LA EUROPA DE JO COX

Jo Cox había llegado al Parlamento británico hace apenas un año. Hija de una secretaria de escuela y de un trabajador de una fábrica de dentífricos, aseguraba que su vocación política surgió cuando descubrió en Cambridge, donde cursó sus estudios, cuánta importancia tenía aún en su país «dónde has nacido, cómo hablas y a quién conoces». Jo Cox creía en una Europa unida por la libertad, donde el respeto a las diferencias estuviera garantizado por la igualdad de derechos. Defendía la intervención en Siria por motivos humanitarios y destacó en la Cámara de los Comunes por sus convincentes peticiones de ayuda para los refugiados. El pasado jueves, cuando salía de la biblioteca municipal de Birstall, la diputada laborista, de 41 años, fue tiroteada, acuchillada y pisoteada por Tommy Mair, que acabó con su vida mientras proclamaba a gritos «Gran Bretaña primero», el eslogan y nombre del partido ultraderechista que lidera la campaña a favor del ‘Brexit’.
Mientras, en Francia la Eurocopa continuaba bajo el azote de los ultras, que han convertido los accesos a los campos de fútbol en un campo de batalla. Las autoridades francesas han expulsado a los radicales rusos con cuentagotas tal vez para no contrariar en exceso a Rusia en la semana en la que el presidente de la Comisión Europea intentaba un acercamiento con Vladímir Putin, orgulloso de sus paramilitares, que de vuelta a casa aún tuvieron tiempo de apalear a un grupo de españoles en Alemania.
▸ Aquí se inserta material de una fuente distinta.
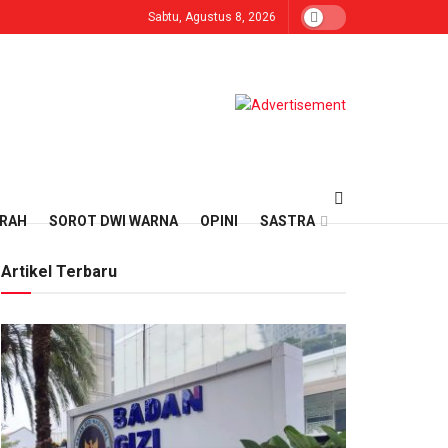
Sabtu, Agustus 8, 2026
ERAH
SOROT DWI WARNA
OPINI
SASTRA
Artikel Terbaru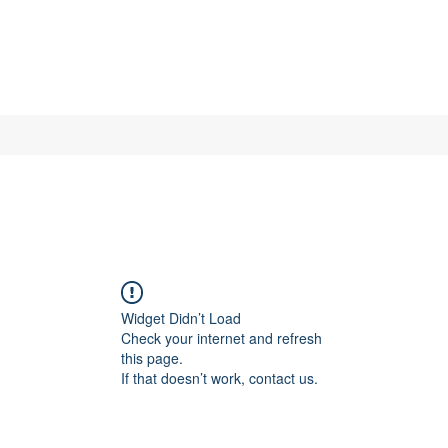
Widget Didn’t Load
Check your internet and refresh
this page.
If that doesn’t work, contact us.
En España, los líderes políticos continuaron su campaña sin demasiadas referencias a la suspensión de los actos políticos en Inglaterra en señal de duelo por la muerte de la parlamentaria ni tampoco a una Unión Europea que ha mutado su condición de benefactora por la de adalid del tijeretazo. En este contexto, las autoridades comunitarias se han limitado a paralizar la tramitación de los asuntos que, como la política de asilo, puedan movilizar a los partidarios del ‘no’ en el referéndum que decidirá la futura relación de los británicos con Europa. Los argumentos comunitarios a favor de la permanencia se han limitado a las advertencias sobre los perjuicios económicos derivados de una hipotética renuncia a la alianza europea. La voz de los empresarios y las instituciones financieras se ha escuchado con más claridad que la de los líderes políticos, temerosos de que sus palabras supongan una contraproducente injerencia.
Los tratados de Roma de 1957 sustentaron en la economía la consolidación de la paz entre quienes se habían enfrentado en dos guerras mundiales. El mercado económico común nacido de aquel acuerdo logró que veintidós países se sumaran a los seis fundadores y a una moneda única, pero en casi sesenta años los gobiernos no han logrado que sus ciudadanos sientan Europa como una patria común. La decisión de Gran Bretaña de mantener su propia moneda acuñó el ‘euroescepticismo’ como el término para definir a quienes comenzaban a cuestionarse las ventajas de pertenecer al selecto club de los países ricos del continente. La crisis económica no hizo más que aumentar las dudas. Pero ha sido la limitada capacidad de las autoridades comunitarias para defender los derechos y libertades que ha proclamado durante décadas frente a los intereses particulares de los gobiernos de turno la que ha permitido que en su propio territorio vuelva a escucharse, cada vez más alto, el estremecedor discurso de quienes están dispuestos a imponer lo suyo, ya sea una religión, una raza o una nacionalidad, como lo primero, o más bien lo único. Contra eso luchaba Jo Cox. Por algo mucho más importante que una balanza comercial. Estaba convencida de que «el fascismo se alimenta del miedo». Y del silencio de la mayoría. La tibia respuesta de algunos líderes europeos debería preocuparnos aún más que el ‘Brexit’.